▶ [REQUIRED WORK]: Gather every line in the records below that contains the word "allows".

▶ [DATA EXCERPTS]:
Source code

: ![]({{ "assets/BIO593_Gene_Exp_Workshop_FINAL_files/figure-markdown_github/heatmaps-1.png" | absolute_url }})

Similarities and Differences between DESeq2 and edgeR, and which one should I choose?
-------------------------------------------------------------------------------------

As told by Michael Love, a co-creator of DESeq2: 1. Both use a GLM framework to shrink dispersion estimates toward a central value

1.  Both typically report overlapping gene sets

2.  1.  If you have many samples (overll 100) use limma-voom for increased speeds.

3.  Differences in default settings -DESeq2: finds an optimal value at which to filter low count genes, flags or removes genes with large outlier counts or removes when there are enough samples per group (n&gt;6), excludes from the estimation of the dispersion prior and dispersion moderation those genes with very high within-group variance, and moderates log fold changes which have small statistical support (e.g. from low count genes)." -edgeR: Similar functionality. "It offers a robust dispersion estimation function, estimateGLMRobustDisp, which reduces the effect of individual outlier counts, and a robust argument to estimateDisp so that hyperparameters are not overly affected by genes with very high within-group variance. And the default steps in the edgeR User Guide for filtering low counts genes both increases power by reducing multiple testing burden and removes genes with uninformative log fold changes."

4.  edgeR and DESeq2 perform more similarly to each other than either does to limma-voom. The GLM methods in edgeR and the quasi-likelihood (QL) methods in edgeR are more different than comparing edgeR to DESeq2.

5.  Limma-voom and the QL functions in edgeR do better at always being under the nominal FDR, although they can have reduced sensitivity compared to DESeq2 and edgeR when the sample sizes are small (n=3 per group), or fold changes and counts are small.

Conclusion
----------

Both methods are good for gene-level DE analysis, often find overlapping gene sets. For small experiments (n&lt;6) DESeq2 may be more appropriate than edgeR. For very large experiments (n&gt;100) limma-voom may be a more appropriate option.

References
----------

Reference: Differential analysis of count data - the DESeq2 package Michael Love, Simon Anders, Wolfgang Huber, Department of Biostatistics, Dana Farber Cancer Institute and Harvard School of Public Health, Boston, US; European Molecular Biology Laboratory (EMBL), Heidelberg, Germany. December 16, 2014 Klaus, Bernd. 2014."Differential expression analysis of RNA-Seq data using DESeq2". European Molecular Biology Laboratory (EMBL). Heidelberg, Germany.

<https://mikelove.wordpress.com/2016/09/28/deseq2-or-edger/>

==

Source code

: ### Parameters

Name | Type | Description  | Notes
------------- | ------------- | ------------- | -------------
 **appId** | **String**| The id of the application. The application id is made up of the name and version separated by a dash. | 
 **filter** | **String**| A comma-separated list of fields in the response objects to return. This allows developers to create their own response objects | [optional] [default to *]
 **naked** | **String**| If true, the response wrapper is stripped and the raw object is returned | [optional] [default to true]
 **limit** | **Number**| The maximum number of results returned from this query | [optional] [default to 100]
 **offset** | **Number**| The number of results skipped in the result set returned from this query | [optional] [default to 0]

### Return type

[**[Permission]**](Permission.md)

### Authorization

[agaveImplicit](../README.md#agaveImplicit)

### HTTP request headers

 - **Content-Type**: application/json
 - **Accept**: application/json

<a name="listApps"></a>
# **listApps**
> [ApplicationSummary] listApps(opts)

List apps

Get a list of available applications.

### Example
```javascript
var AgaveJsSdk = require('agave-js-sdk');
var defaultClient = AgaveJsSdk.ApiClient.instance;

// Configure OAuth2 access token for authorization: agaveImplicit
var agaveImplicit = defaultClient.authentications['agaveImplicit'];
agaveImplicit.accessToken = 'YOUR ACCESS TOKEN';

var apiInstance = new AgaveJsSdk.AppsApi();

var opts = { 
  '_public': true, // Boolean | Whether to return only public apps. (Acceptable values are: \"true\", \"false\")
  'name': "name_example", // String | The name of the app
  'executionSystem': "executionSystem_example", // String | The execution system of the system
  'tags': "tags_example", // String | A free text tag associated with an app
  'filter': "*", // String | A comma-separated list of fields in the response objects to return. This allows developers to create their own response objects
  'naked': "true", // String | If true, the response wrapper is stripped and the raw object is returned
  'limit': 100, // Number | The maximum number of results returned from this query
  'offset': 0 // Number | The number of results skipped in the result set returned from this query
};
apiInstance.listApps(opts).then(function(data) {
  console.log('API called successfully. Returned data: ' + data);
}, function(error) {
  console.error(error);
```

▶ [ANSWER SPACE]:
 **filter** | **String**| A comma-separated list of fields in the response objects to return. This allows developers to create their own response objects | [optional] [default to *]
  'filter': "*", // String | A comma-separated list of fields in the response objects to return. This allows developers to create their own response objects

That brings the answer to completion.